Refactor tensor handling in __to_tensor method to optimize device management for scalar metrics.

alpha0422 · alpha0422 · commit 4223f697ce99 · 2025-09-21T13:16:08.000+08:00
Signed-off-by: Wil Kong &lt;alpha0422@gmail.com&gt;
diff --git a/src/lightning/pytorch/core/module.py b/src/lightning/pytorch/core/module.py
@@ -656,11 +656,20 @@ def __check_allowed(v: Any, name: str, value: Any) -> None:
         raise ValueError(f"`self.log({name}, {value})` was called, but `{type(v).__name__}` values cannot be logged")
 
     def __to_tensor(self, value: Union[Tensor, numbers.Number], name: str) -> Tensor:
-        value = (
-            value.clone().detach()
-            if isinstance(value, Tensor)
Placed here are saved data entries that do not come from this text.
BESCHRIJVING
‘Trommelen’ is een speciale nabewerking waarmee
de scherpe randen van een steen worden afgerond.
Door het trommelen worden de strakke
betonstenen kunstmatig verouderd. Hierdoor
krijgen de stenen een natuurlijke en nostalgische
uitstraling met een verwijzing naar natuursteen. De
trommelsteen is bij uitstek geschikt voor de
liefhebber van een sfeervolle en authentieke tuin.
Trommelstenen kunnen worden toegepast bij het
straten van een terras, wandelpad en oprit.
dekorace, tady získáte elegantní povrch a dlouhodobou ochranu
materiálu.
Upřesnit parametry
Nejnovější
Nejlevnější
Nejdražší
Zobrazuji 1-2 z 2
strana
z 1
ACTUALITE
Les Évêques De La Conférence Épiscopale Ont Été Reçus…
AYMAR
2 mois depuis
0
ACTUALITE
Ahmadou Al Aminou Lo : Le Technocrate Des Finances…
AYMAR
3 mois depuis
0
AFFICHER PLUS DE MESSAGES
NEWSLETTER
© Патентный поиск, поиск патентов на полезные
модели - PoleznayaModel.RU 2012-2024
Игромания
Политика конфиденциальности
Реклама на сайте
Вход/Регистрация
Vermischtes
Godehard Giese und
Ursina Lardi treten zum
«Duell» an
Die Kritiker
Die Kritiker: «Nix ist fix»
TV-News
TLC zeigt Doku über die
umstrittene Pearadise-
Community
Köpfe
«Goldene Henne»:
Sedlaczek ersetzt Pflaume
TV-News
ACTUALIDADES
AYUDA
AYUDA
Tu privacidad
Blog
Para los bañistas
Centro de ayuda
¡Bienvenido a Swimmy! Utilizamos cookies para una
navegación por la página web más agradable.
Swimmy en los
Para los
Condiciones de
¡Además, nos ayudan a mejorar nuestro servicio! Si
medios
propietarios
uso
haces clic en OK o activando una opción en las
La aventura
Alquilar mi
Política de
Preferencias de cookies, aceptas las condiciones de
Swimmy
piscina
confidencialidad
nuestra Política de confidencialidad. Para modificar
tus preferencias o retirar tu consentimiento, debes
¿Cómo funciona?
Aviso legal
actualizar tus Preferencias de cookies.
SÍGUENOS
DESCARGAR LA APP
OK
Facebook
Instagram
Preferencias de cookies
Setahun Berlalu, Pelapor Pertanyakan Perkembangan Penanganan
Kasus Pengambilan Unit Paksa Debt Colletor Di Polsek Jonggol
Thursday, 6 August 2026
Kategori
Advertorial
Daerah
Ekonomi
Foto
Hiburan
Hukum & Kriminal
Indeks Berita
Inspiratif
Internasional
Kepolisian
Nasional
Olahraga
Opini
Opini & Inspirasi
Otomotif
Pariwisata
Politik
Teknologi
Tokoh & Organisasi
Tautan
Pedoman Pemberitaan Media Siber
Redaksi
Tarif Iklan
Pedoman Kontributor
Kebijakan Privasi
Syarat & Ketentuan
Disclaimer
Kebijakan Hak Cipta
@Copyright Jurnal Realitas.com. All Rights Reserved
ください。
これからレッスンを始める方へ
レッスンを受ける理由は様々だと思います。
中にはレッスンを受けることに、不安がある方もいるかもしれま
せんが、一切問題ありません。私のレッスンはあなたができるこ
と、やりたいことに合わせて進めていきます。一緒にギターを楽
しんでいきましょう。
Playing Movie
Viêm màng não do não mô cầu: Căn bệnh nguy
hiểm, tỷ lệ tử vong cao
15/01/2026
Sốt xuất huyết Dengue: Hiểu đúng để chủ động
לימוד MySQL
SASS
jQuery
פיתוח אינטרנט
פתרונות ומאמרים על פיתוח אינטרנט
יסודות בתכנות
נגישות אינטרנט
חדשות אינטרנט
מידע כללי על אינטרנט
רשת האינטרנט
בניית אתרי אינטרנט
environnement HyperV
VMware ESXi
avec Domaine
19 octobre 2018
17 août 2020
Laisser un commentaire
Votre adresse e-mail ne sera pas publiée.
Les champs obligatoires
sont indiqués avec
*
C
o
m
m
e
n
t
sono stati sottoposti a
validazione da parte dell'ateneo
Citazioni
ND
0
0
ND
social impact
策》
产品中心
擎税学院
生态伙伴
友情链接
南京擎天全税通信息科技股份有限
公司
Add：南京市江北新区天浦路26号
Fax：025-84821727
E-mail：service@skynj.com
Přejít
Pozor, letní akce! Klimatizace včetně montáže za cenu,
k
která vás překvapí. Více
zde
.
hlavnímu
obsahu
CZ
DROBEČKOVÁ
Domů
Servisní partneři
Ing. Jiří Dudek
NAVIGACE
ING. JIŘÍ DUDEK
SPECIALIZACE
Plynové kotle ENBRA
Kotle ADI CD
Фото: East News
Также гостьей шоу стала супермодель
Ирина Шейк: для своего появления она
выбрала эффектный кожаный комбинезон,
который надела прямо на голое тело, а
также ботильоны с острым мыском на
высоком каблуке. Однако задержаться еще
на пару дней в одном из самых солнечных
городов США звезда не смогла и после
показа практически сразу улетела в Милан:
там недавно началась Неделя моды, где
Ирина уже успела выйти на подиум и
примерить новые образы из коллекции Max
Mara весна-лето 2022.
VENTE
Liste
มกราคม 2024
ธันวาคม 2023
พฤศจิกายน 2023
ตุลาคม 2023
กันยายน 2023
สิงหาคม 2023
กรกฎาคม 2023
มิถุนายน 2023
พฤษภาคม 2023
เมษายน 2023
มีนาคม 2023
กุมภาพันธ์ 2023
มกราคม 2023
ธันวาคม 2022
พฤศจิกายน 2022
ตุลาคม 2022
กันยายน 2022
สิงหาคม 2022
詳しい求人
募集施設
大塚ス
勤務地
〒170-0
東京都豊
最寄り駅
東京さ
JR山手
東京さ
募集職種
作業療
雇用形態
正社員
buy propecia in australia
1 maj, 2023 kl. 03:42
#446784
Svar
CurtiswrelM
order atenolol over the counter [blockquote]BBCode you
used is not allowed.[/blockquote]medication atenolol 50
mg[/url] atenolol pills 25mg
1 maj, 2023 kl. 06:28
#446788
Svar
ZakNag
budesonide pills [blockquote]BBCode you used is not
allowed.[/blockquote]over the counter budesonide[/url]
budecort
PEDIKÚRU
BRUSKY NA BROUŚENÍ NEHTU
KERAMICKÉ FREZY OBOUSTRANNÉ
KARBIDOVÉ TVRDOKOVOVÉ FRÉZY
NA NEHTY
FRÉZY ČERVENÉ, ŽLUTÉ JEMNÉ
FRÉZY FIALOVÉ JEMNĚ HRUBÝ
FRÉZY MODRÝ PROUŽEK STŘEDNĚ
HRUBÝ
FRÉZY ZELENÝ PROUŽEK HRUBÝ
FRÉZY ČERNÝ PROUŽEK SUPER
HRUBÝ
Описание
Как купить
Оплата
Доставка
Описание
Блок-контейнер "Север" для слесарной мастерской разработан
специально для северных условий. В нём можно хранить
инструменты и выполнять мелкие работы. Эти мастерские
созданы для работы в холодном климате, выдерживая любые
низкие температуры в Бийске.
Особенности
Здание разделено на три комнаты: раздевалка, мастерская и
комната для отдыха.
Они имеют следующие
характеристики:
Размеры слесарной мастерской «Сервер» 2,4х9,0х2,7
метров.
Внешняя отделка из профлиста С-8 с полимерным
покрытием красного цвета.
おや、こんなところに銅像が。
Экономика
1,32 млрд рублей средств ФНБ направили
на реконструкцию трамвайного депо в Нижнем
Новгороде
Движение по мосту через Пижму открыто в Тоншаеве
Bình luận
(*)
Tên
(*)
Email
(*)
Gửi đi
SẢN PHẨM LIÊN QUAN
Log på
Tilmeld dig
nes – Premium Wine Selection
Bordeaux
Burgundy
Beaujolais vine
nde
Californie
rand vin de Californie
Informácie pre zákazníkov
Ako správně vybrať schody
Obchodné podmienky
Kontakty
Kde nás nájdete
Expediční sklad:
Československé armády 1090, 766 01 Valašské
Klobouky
-            else torch.tensor(value, device=self.device, dtype=_get_default_dtype())
-        )
+        if isinstance(value, Tensor):
+            # Keep tensor on its original device to avoid unnecessary transfers
+            value = value.clone().detach()
+        else:
+            if self.device.type == "cuda":
+                # Place scalar metrics on CPU to avoid CPU-GPU transfer and synchronization.
+                # `torch.tensor(value, device="cuda")` contains such synchronization, while the metric
+                # itself is only used on the CPU side. So placing metric on CPU for scalar inputs is more efficient.
+                device = "cpu"
+            else:
+                # For non-CUDA devices, maintain original behavior
+                device = self.device
+            value = torch.tensor(value, device=device, dtype=_get_default_dtype())
+
         if not torch.numel(value) == 1:
             raise ValueError(
                 f"`self.log({name}, {value})` was called, but the tensor must have a single element."